Ignoring back mutation (which is a small effect when most genotypes are identical), the probability that a genotype matches the ancestral genotype is exp(−μt), where μ is the mutation rate per genotype per year and t is the time in years since the common ancestor. Unfortunately, the microsatellite mutation rate in CTVT is unclear. Microsatellite mutation rates per allele in humans are in the range of 10−3 to 10−4 per generation for typical loci (Huang et al., 2002).
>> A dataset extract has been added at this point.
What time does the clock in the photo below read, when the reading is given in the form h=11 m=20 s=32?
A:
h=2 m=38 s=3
If one assumes that genotype mutation rates per year for CTVT are in this range, then the age estimates range from 250 to 2500 years. If mutation rates are higher in the tumor, as observed in some human tumors (Raptis and Bapat, 2006), CTVT would be at the younger end of this range.

We also computed the average expected heterozygosity of the microsatellites separately for the two CTVT subclades defined by diploid and haploid DQA1 alleles and by mtDNA clusters. The subclades were only slightly less diverse than all CTVT samples (Figure 5). This finding indicates that the two major subclades split relatively soon after the emergence of CTVT, consistent with the wide geographic range of both subclades.
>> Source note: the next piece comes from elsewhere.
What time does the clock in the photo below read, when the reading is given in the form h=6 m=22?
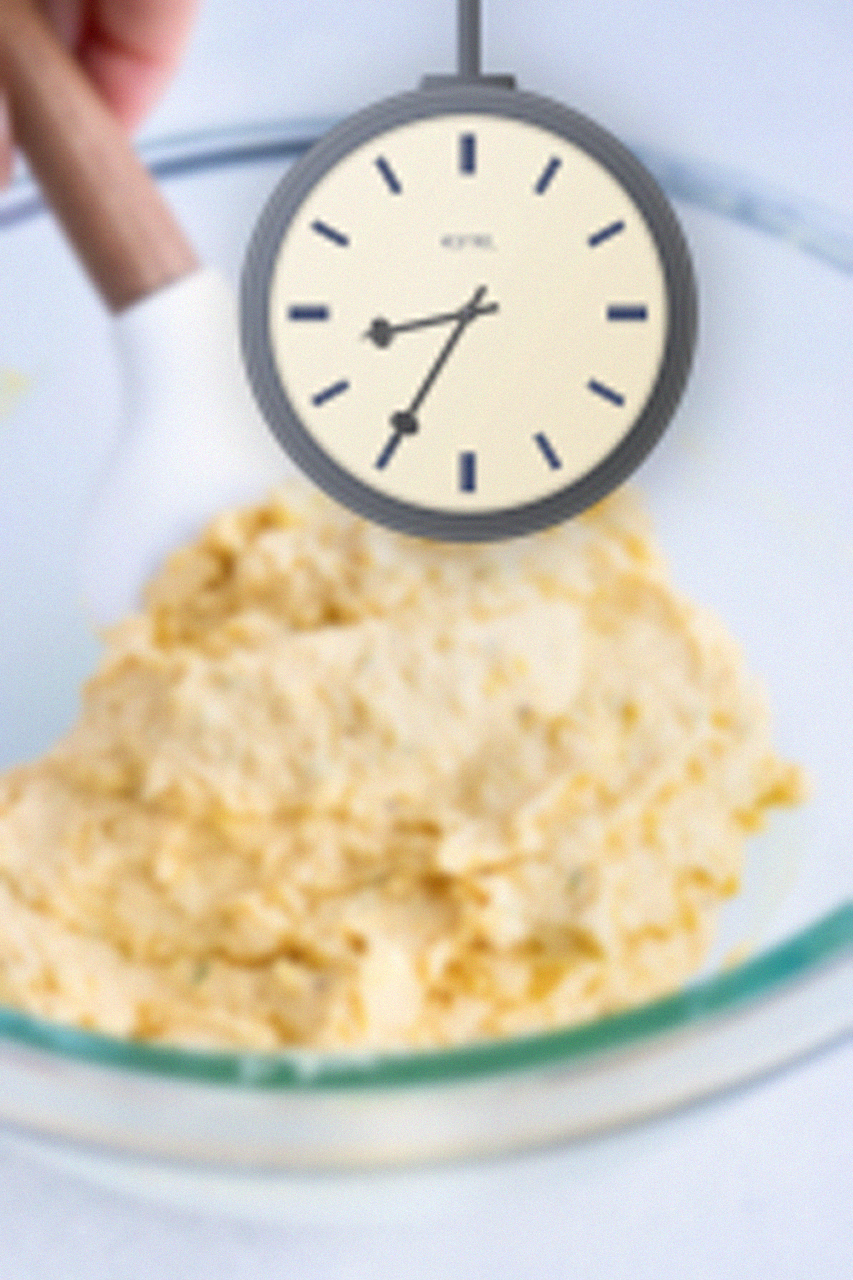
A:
h=8 m=35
Another potential source of information about the age of CTVT is the levels of mtDNA sequence variability within CTVT samples and relative to dog mtDNA in general. Savolainen et al. (2002) have previously estimated that the most recent common ancestor of dog clade A lived about 41,000 years ago, assuming a star-shaped genealogy. We found that pairwise variability of mtDNA within CTVT is larger than the variability within dog clade A (1.38% versus 0.73% pairwise divergence), but these samples included the two dogs with mtDNA apparently unrelated to the two defined clusters (Figure S4). Most likely these samples contained mtDNA from host stromal cells because, unlike the microsatellite analysis, contaminating normal mtDNA was not omitted. However, a possibility remains of mitochondrial heteroplasmy within the tumor cells of some tumors if CTVT became parasitized by host mitochondria during serial passage. While the analysis of mtDNA would suggest a much older origin, such a conclusion seems implausible given the strikingly low microsatellite variation observed. A high mtDNA mutation rate, together with admixture of host mtDNA or heteroplasmy in the samples, may explain the discrepancy.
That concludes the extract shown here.